In the four years preceding liberalization foreign investment inflows accounted for less than 0.3% of gross capital formation on average in India (World Bank, 1991).

Section 2 discusses the economic reforms and industrial structure in India. Section 3 provides summary statistics and describes our methodology. Section 4 describes the data. Section 5 discusses the relation between industry and firm characteristics, and the likelihood of foreign direct investment liberalization. Section 6 provides additional robustness checks, and Section 7 concludes.

2. Reforms and Industrial Structure

2.1. Liberalizing Foreign Entry in India In response to a balance-of-payments crisis in 1991, India undertook sweeping economic reforms.

A key reform involved reducing restrictions on foreign direct investment in a subset of industries.

Specifically, according to the Industrial Policy Resolution of 1991, automatic approval was granted for foreign direct investment of up to 51% in 46 of 96 three-digit industrial categories (Office of the Economic Advisor, 2001). In the remaining 50 industries, the state continued to require that foreign investors obtain approval for entry. Table A1 in the Appendix provides a list of liberalized industries.

Before 1991, ownership and industry concentration patterns in India were an outcome of state-led industrialization policies rather than of market forces.
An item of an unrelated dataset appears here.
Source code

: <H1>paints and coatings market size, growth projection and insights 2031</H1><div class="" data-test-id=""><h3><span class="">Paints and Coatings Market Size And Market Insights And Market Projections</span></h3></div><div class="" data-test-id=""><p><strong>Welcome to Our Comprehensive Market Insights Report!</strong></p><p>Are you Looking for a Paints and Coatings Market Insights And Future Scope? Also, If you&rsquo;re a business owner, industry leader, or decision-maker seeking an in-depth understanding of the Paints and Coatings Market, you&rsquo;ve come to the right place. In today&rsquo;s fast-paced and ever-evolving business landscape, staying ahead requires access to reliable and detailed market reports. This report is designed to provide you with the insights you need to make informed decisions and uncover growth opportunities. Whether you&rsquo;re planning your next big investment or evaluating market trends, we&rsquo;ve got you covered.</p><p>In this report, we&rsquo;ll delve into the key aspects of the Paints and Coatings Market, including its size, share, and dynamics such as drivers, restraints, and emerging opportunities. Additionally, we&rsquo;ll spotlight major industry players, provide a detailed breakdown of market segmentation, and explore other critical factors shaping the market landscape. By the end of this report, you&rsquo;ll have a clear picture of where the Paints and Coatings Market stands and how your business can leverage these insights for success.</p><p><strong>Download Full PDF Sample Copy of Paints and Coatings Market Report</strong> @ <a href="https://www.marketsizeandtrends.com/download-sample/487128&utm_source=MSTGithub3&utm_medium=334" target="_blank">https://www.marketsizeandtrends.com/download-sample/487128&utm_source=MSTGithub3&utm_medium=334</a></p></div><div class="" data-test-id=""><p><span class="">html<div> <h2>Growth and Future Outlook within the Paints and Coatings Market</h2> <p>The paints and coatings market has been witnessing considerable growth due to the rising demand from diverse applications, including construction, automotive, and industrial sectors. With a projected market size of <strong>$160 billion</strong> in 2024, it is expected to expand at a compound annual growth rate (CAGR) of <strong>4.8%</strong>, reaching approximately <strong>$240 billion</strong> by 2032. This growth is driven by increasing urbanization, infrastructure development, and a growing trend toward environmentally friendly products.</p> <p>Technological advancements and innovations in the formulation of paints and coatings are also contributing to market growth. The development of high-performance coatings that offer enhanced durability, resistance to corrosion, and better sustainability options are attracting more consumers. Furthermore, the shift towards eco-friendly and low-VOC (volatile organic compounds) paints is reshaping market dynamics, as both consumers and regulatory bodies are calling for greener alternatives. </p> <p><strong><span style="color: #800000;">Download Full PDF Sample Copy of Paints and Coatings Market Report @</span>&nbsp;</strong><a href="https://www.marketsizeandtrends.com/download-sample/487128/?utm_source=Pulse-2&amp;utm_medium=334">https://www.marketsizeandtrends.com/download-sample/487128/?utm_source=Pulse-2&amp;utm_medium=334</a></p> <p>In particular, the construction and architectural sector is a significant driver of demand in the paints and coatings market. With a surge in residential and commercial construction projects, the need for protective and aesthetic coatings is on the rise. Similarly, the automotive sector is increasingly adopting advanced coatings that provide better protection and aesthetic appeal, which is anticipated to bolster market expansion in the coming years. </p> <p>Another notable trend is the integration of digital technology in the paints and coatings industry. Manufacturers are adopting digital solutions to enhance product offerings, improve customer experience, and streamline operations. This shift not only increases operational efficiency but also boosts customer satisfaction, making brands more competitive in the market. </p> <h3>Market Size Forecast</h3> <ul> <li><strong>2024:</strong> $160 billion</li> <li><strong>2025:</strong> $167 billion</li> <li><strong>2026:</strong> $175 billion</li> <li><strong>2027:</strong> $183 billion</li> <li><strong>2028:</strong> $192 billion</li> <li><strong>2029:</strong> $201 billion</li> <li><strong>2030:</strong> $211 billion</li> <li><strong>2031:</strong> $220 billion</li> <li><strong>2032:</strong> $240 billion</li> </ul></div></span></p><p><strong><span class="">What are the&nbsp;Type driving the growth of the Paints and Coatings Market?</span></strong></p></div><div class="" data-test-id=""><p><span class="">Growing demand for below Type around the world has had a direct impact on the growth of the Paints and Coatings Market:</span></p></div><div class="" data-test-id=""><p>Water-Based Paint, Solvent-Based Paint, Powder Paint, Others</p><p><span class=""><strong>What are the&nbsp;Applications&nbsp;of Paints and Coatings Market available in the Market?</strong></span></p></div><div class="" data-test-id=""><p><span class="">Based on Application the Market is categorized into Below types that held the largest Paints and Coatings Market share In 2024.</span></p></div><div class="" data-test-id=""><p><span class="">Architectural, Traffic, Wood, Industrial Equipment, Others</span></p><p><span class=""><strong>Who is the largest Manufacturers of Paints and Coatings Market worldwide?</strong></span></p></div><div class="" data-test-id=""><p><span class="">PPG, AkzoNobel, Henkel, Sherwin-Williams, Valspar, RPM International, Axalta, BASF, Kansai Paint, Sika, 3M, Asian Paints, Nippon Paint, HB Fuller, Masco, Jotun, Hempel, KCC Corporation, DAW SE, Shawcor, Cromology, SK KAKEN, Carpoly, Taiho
A chronology of industrial policies since India’s independence shows that these policies restricted the participation of private and foreign firms in the economy (Appendix, Table A2). For example, the Industrial Policy Resolution of 1956 reserved certain industries for state-owned firms, prohibiting the entry of all private firms. Until 1991, government approval was required for foreign direct investment in all industries, severely curtailing FDI flows.